By Stacy Johnson
Kirk and Karen Mosley, members of the Wildwood Park Ward in the Tucson Arizona West Stake, were looking to satisfy their love for travel and adventure as well as their desire to serve. Wanting some direction, Kirk asked his sons for a priesthood blessing, following which, their son, Logan, said he “felt strongly that whatever Kirk was supposed to do, it was going to mean that he would be learning a lot and need to work hard at it.”
After discussing several options, the couple chose to serve in the China’s Teacher Program (CTP), a nonprofit outreach program of the David M. Kennedy Center for International Studies at Brigham Young University. The purpose of the program is to provide seasoned U.S. teachers to Chinese universities.
After a rigorous training program from the Kennedy Center, the Mosley’s were off to the University of Electronic Science and Technology in Chengdu, China. They jumped into their assignment with both feet, teaching several graduate classes each semester.
Karen admits, “I’m a teacher. I have years of experience. … It’s exciting and fun for me to be teaching at the university level. Not so for Kirk—he’s a dentist. … He is not comfortable in front of large groups and doesn’t like the spotlight. That first day of classes was quite intimidating.”
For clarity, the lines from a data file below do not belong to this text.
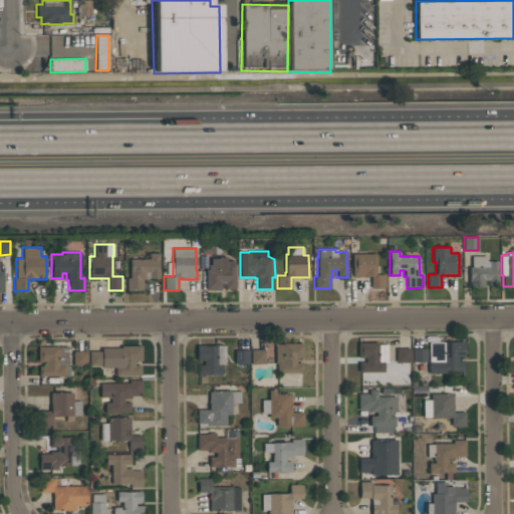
[(159,278),(145,278),(145,279),(143,279),(143,290),(126,290),(126,277),(130,277),(130,270),(130,259),(149,258),(149,253),(159,253),(159,278)]
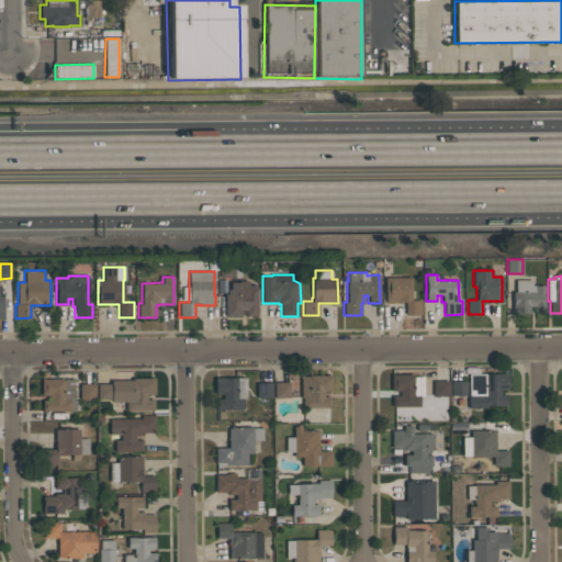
[(420,314),(405,314),(405,302),(384,302),(384,278),(411,278),(411,300),(420,300),(420,314)]
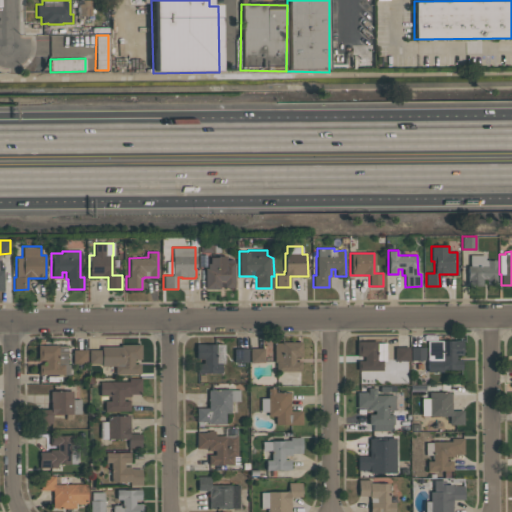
[(234,287),(224,287),(224,283),(219,283),(220,288),(205,288),(205,268),(207,268),(207,263),(210,263),(209,257),(217,257),(217,256),(226,255),(226,259),(234,259),(234,287)]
However, because of Kirk’s background in dentistry, he was able to help create a hygiene branch within the existing dental office and host what they called Smile Clinics. He trained students to scale tartar and plaque, polish teeth and floss—something not traditionally done in China.
The Branch they attended in Chengdu had approximately 50 members.
Karen makes it clear that they were in China to teach English. “Each week before our meeting, the Branch President reads the restrictions under which we are allowed to meet as foreigners in China. We were strongly counseled to let our friends and family know that we were NOT on a formal mission in China, and that when missionaries DO go to China, it will be through the ‘front door.’”
That being said, one of the highlights was teaching the gospel to Lyncy and Lily. Alhough Lyncy was raised in Chengdu, she was considered a “foreigner” so it was legal to invite her to church; and, as a foreigner, Lyncy could invite her friend, Lily. They both expressed a sincere interest in Christianity.
Karen explains, “They had been to other Chinese Christian churches, but they said that they wanted to find the right church.”
After a few months, both women gained testimonies of the Restored Gospel and desired baptism.
Kirk memorized the baptismal prayer in Mandarin and performed the baptism shortly before he and Karen returned to America.
Karen adds, “I was asked to speak at the baptismal service, and I testified that I don’t think I came to China to teach English—I think the Lord sent me there to meet Lyncy and Lily and share with them the glorious plan of salvation.”